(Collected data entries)
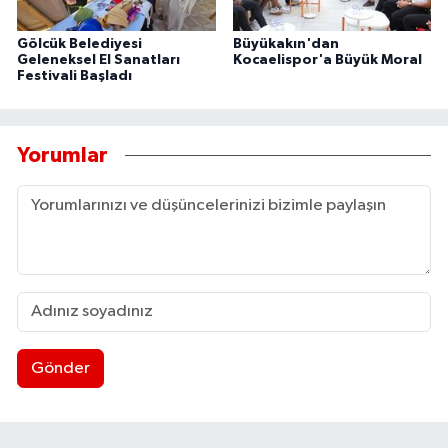
Gölcük Belediyesi
Büyükakın'dan
Geleneksel El Sanatları
Kocaelispor'a Büyük Moral
Festivali Başladı
Yorumlar
Gönder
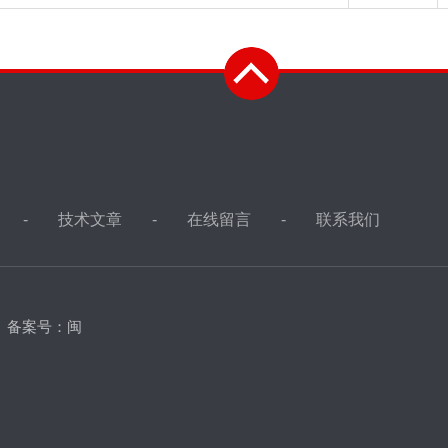
技术文章
在线留言
联系我们
d
备案号：闽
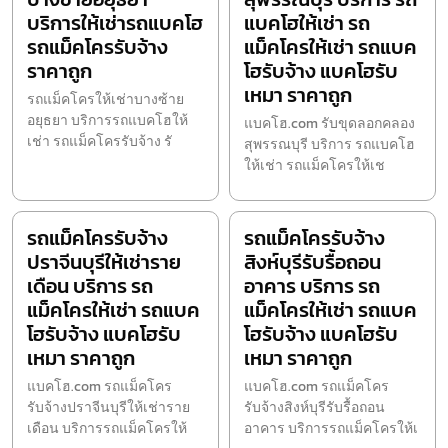
บริการให้เช่ารถแบคโฮ
แบคโฮให้เช่า รถ
รถแม็คโครรับจ้าง
แม็คโครให้เช่า รถแบค
ราคาถูก
โฮรับจ้าง แบคโฮรับ
เหมา ราคาถูก
รถแม็คโครให้เช่าบางซ้าย
อยุธยา บริการรถแบคโฮให้
แบคโฮ.com รับขุดลอกคลอง
เช่า รถแม็คโครรับจ้าง รั
สุพรรณบุรี บริการ รถแบคโฮ
ให้เช่า รถแม็คโครให้เช
รถแม็คโครรับจ้าง
รถแม็คโครรับจ้าง
ปราจีนบุรีให้เช่าราย
สิงห์บุรีรับรื้อถอน
เดือน บริการ รถ
อาคาร บริการ รถ
แม็คโครให้เช่า รถแบค
แม็คโครให้เช่า รถแบค
โฮรับจ้าง แบคโฮรับ
โฮรับจ้าง แบคโฮรับ
เหมา ราคาถูก
เหมา ราคาถูก
แบคโฮ.com รถแม็คโคร
แบคโฮ.com รถแม็คโคร
รับจ้างปราจีนบุรีให้เช่าราย
รับจ้างสิงห์บุรีรับรื้อถอน
เดือน บริการรถแม็คโครให้
อาคาร บริการรถแม็คโครให้เ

**What to do:**
Repeat every text line in the rows above, character for character and in the same order, and leave the pictures out of your answer.

**Answer area:**
Gölcük Belediyesi
Büyükakın'dan
Geleneksel El Sanatları
Kocaelispor'a Büyük Moral
Festivali Başladı
Yorumlar
Gönder
技术文章
在线留言
联系我们
d
备案号：闽
บริการให้เช่ารถแบคโฮ
แบคโฮให้เช่า รถ
รถแม็คโครรับจ้าง
แม็คโครให้เช่า รถแบค
ราคาถูก
โฮรับจ้าง แบคโฮรับ
เหมา ราคาถูก
รถแม็คโครให้เช่าบางซ้าย
อยุธยา บริการรถแบคโฮให้
แบคโฮ.com รับขุดลอกคลอง
เช่า รถแม็คโครรับจ้าง รั
สุพรรณบุรี บริการ รถแบคโฮ
ให้เช่า รถแม็คโครให้เช
รถแม็คโครรับจ้าง
รถแม็คโครรับจ้าง
ปราจีนบุรีให้เช่าราย
สิงห์บุรีรับรื้อถอน
เดือน บริการ รถ
อาคาร บริการ รถ
แม็คโครให้เช่า รถแบค
แม็คโครให้เช่า รถแบค
โฮรับจ้าง แบคโฮรับ
โฮรับจ้าง แบคโฮรับ
เหมา ราคาถูก
เหมา ราคาถูก
แบคโฮ.com รถแม็คโคร
แบคโฮ.com รถแม็คโคร
รับจ้างปราจีนบุรีให้เช่าราย
รับจ้างสิงห์บุรีรับรื้อถอน
เดือน บริการรถแม็คโครให้
อาคาร บริการรถแม็คโครให้เ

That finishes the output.